This model is designed to show how ionic compounds such as sodium chloride dissolve in water. The sodium (orange) ions, chlorine (green) ions, and water molecules are all to scale. The bulk crystal is face centered cubic. Separate ions can be printed and placed on top of the molecule in the same repeating structure. Using the included water molecules, the process of dissolving an ionic compound can be shown by removing the individual ions. Files are included to print the model on dual extruder printers (recommended) and single extruder printers. For a single extruder, the individual ions that are placed on top of the model can still be printed in separate colors. **Some of the sodium ions on the edge of the crystal may fall off when removing supports from the model. (If I move them farther into the chlorine it just looks weird).
Print Settings Printer: Flash forge Creator Pro Rafts: Yes Supports: Yes Resolution: 0.2mm or higher Infill: 15%
Overview and Background Often times I find that students struggle to understand the concept of solubility on the particle level. This model can be used to demonstrate how an ionic compound separates into ions when dissolved. The model can also be used to do demonstrate the structure of ionic crystals. Students should be familiar with the differences between ionic and molecular compounds before using this model.
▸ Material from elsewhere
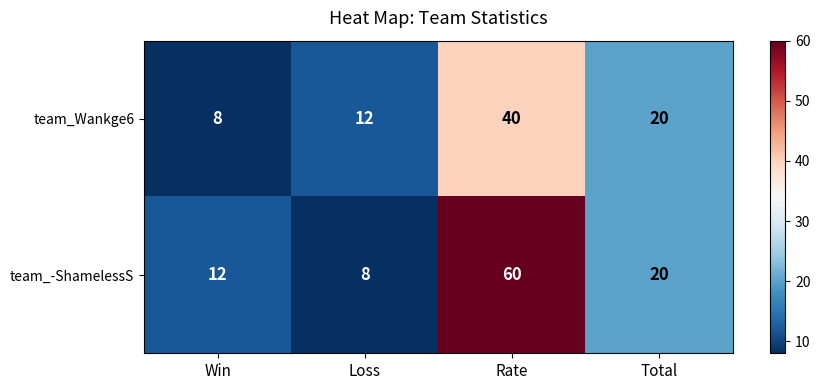

Reading left to right, what are all the values shown in this chart?

team_Wankge6: 8	12	40	20
team_-ShamelessS: 12	8	60	20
Objectives: Students will be able to describe the process by which an ionic compound dissolves in water. Students should be able to explain how water molecules interact with ionic compounds through intermolecular forces Students should be able to explain why certain substances can form crystal structures.
Lesson Plan and Activity Show students some table salt and ask what will occur when the compound is dropped in water. Discuss what occurs on the macro level (it dissolves) and then ask students to draw what they think will happen on the particle level. Show the model of sodium chloride already setup with one or more layers of the individual ion pieces on top. Pour some water on the model (by dropping the water molecules included in the set onto the model and knocking the individual ions off of the crystal. This can then lead to discussions about how the water molecules are interacting with positive and negative ions through ion-dipole forces, why the ions break apart, and about how the surface of the crystal must dissolve before the interior. Materials Needed No other materials are needed besides the model kit, although a document camera may be helpful in demonstrating how the model works.